Aun así, los paisajes nizandeños son espectaculares. En 2013, si te subías a ciertas montañas no podías ver ningún rastro humano; no había señal de teléfono, ni internet, ni camas, ni agua caliente… y, sobre todo, no había espejos. Cuando regresé a la Ciudad de México, casi tres semanas después, estaba quemada, raspada y un poco subida de peso gracias a la comida deliciosa que nos cocinaba Clau, nuestra anfitriona, quien me adoptó como nieta.

Mi viaje favorito fue cuando conocí la nieve. Como buena chilanga, mi experiencia más cercana hasta entonces había sido alguna granizada que dejaba la calle brevemente cubierta de blanco. En 2017 fui a Italia a una estancia de investigación en la Universidad de Padua. Ahí conocí a un austriaco que, al enterarse de que iba a pasar sola la Navidad en la residencia de estudiantes, me invitó a pasar las fiestas con su familia. La familia estaba conformada por rescatistas alpinos y ex competidores de esquí, así que me llevaron a un glaciar a esquiar y a que conociera bosques y lagos de los alrededores de su pueblo. La amabilidad y calidez con la que recibieron a una total desconocida que ni siquiera hablaba alemán, sumado a los paisajes naturales de esa región, me impactó profundamente. Es la Navidad más bonita que he pasado.

En competencia cercana está un viaje de campo al norte de Quebec, Canadá, donde acampamos durante casi dos semanas justo donde se terminaba la carretera. El aislamiento era absoluto: no había señal, electricidad y sólo podías ver el bosque boreal y lagos extendiéndose en todas direcciones. El viaje terminó un par de días antes de lo planeado, cuando un oso negro decidió cenar con nosotros; al parecer el aroma de nuestra pasta con atún y pepinos fue demasiado tentador. Fue muy difícil ahuyentarlo, porque era un oso muy persistente. Cuando por fin funcionaron el ruido y los sprays antioso descubrimos que había aplastado completamente mi tienda de campaña. Tuvimos que desmontar el campamento a toda velocidad.

Definitivamente me gusta el caos creativo.
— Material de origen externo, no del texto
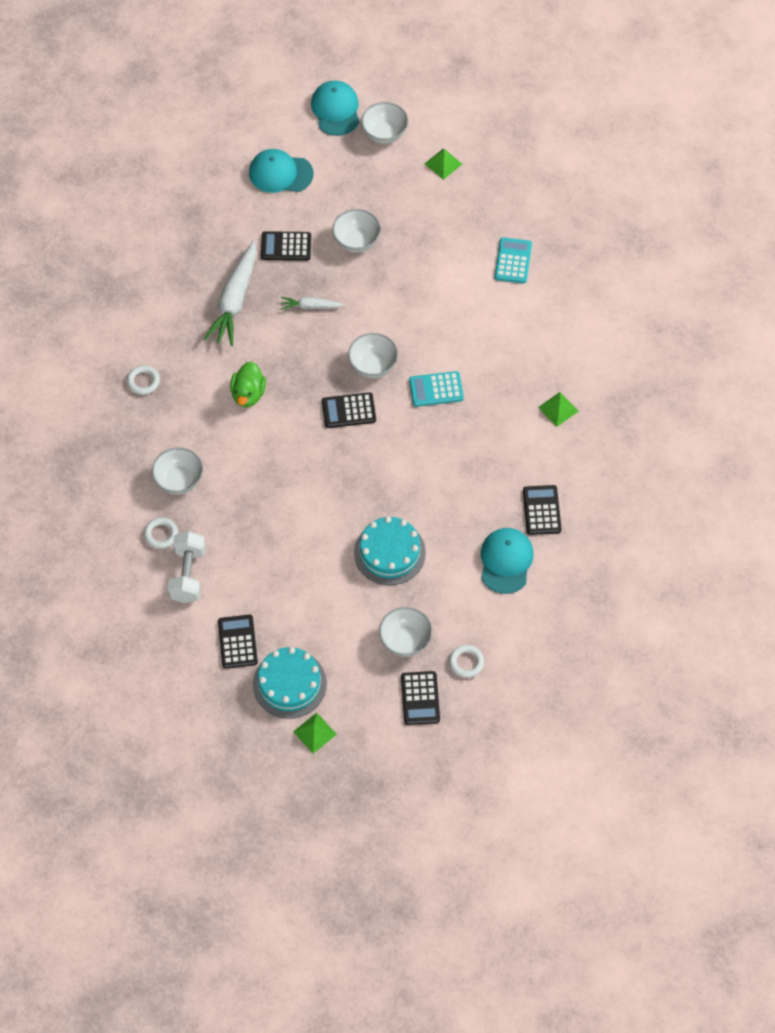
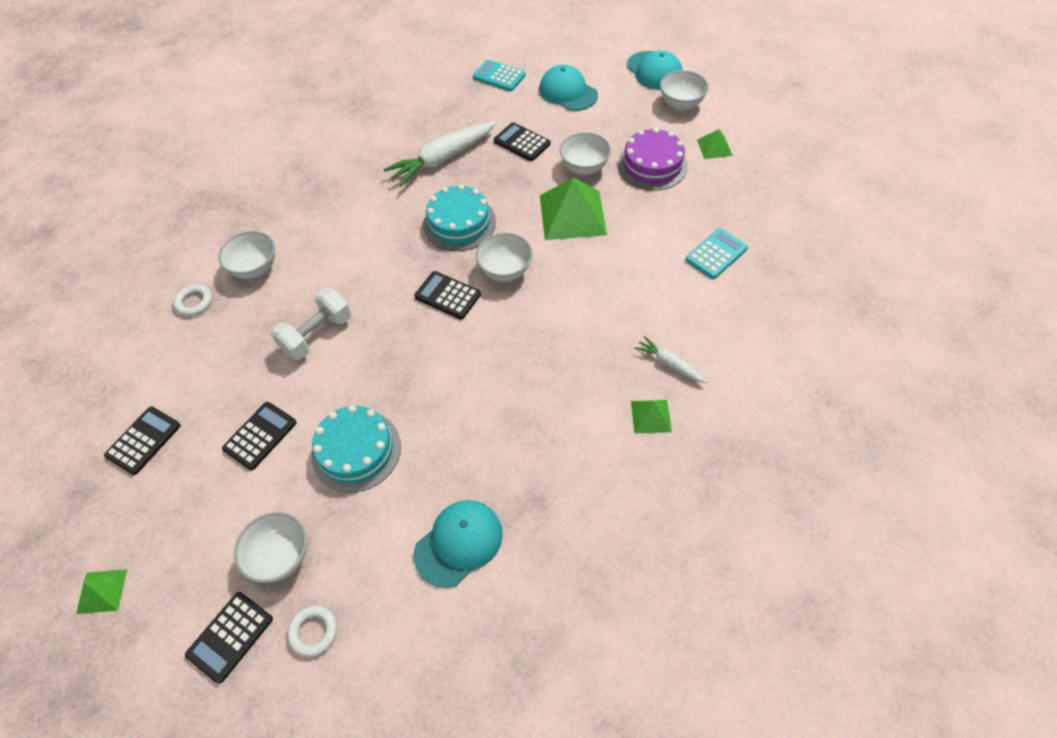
camera: 40 degrees right, 5 degrees down
white ring [127,365,160,395] -> none
white dumbbell [168,531,206,603] -> white dumbbell moved to [271,288,351,360]
green duck [230,361,266,407] -> none
turquoise cake [253,647,327,718] -> turquoise cake moved to [423,184,496,251]
white carrot [281,297,344,310] -> white carrot moved to [634,336,707,383]
turquoise cap [311,81,359,136] -> turquoise cap turned 120 degrees clockwise [627,50,683,90]
turquoise calculator [409,371,464,407] -> turquoise calculator moved to [473,60,526,91]
black calculator [523,485,561,535] -> black calculator moved to [222,402,297,470]
none -> green pyramid [540,178,607,240]
none -> purple cake [618,128,688,190]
Quizá no todo esté alineado y escuadrado, pero si me pides una muestra en la Xiloteca o un calcetín en específico en mi casa sé exactamente en qué cajón buscar. Me han dicho que mi entusiasmo es contagioso. Que los ojos me brillan cuando hablo de árboles y maderas. Varios estudiantes me han confesado que decidieron unirse al equipo de la Xiloteca porque me entusiasmé mucho al mostrarles algunas maderas.

Con mis colegas también hemos creado una dinámica divertida. Me hice fama de ser a quién acudir cuando se necesitan herramientas de trabajo, porque prácticamente tengo un aserradero en miniatura. Bromeamos con que soy la persona menos indicada para hacer enfadar en el Pabellón, porque tengo mi colección de serruchos y sierras.

He tenido mentores con personalidades muy distintas, unos más serios y otros más cálidos, pero a lo largo de los años hemos construido vínculos de respeto y apoyo. Creo que conectar desde la emoción y el entusiasmo ha sido clave para generar espacios de trabajo donde la ciencia se vive con alegría, compromiso y comunidad. Hasta la fecha les sigo mandando whatsapps cuando veo una planta o paisaje que sé que les va a gustar.

Trabajo en la Xiloteca del Pabellón de la Biodiversidad de la unam, una colección de maderas de todo México. Su objetivo principal es albergar la mayor cantidad posible de árboles de nuestro país. Y no sólo tener las tablillas de madera, sino cortarlas para observarlas al microscopio.

Así reunimos mucha información de taxonomía, anatomía y ecología. Uno de nuestros objetivos es armar una biblioteca digital con las fotos microscópicas de las laminillas de maderas.

Nuestro otro gran proyecto es la prevención del tráfico ilegal de maderas. Identificar un árbol a partir de su madera es difícil hasta para anatomistas experimentados, y sin estar seguros de qué especie tenemos entre manos no se puede detener a un traficante. Así que hemos trabajado en una biblioteca de metabolitos secundarios, moléculas de las maderas que son específicas para cada especie. En los últimos dos años hemos estado viajando por el país, recolectando pequeños trozos de especies maderables y especies en peligro de extinción. Es increíble viajar tanto y conocer árboles míticos de la mano de especialistas que conocen localidades escondidas.